[Collected data]
::::

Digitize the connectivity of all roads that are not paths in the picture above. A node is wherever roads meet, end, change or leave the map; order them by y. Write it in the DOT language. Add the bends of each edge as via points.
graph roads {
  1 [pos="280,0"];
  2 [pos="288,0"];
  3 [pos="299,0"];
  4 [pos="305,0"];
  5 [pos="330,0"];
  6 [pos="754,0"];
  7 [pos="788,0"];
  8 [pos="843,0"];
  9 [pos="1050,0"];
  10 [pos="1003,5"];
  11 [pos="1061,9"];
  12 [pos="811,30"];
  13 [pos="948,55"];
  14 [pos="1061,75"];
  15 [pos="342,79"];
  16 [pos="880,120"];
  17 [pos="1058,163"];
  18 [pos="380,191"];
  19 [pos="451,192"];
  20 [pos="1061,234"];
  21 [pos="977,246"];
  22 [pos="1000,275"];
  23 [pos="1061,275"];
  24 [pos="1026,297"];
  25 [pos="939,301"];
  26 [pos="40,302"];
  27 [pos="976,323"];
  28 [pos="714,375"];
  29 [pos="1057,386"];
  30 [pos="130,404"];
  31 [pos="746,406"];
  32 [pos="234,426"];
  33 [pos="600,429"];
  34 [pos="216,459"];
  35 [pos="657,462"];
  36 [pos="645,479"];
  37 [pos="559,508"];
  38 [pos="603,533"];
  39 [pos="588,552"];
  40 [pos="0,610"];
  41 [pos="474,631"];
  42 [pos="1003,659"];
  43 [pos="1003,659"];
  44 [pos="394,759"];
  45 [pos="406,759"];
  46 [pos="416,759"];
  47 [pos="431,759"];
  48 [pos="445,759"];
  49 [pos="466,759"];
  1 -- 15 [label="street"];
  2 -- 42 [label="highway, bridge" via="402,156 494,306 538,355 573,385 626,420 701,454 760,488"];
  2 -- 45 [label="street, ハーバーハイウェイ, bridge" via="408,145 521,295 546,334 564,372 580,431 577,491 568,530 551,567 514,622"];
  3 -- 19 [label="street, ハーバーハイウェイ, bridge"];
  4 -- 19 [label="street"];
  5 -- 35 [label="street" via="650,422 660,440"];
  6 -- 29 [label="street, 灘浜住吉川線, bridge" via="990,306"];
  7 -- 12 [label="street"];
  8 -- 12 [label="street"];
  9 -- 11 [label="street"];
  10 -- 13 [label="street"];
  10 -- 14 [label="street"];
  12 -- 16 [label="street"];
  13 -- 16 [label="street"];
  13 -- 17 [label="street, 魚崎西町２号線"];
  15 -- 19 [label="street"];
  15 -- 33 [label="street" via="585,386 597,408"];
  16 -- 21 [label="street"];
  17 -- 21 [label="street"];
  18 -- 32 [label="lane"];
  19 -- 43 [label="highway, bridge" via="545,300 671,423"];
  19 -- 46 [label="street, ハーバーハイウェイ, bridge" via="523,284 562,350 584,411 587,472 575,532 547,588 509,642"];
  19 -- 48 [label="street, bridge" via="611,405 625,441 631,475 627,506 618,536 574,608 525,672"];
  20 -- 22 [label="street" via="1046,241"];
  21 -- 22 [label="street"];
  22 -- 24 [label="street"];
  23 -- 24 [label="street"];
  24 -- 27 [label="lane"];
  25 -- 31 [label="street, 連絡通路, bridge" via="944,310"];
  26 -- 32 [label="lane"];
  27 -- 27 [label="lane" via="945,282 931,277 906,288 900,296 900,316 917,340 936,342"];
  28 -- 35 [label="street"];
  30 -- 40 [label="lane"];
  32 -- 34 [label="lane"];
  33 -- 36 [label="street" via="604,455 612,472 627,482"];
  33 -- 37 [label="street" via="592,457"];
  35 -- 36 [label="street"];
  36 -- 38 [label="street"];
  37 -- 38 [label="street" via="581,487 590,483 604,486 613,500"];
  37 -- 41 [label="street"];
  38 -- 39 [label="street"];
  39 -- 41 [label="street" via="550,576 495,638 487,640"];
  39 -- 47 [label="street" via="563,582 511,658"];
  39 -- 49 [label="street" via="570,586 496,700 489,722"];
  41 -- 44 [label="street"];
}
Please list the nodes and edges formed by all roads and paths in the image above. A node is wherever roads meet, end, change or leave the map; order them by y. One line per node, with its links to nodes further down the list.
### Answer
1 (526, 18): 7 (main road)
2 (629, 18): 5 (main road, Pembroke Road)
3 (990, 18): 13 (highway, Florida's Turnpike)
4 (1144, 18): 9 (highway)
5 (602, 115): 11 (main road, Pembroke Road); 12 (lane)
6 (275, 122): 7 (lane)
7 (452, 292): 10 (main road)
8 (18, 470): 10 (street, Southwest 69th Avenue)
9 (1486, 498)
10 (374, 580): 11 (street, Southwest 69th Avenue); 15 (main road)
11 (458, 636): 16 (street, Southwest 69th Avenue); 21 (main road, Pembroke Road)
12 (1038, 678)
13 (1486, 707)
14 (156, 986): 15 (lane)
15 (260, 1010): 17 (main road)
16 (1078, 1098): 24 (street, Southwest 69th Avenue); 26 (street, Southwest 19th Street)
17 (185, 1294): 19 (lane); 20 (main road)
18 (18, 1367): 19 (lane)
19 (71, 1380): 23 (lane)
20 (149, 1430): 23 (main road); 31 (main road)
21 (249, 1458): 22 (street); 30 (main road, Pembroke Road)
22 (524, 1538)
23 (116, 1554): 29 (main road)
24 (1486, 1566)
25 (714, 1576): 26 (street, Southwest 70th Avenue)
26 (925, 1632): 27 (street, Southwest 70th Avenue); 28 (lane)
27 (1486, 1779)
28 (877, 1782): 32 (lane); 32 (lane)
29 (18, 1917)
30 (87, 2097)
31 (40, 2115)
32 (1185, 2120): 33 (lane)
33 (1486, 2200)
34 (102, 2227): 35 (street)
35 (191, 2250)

::::

### TASK STATEMENT
I need each line of the entries that holds the string "leave" located and copied.

### RESULT OF THIS EXERCISE
Digitize the connectivity of all roads that are not paths in the picture above. A node is wherever roads meet, end, change or leave the map; order them by y. Write it in the DOT language. Add the bends of each edge as via points.
Please list the nodes and edges formed by all roads and paths in the image above. A node is wherever roads meet, end, change or leave the map; order them by y. One line per node, with its links to nodes further down the list.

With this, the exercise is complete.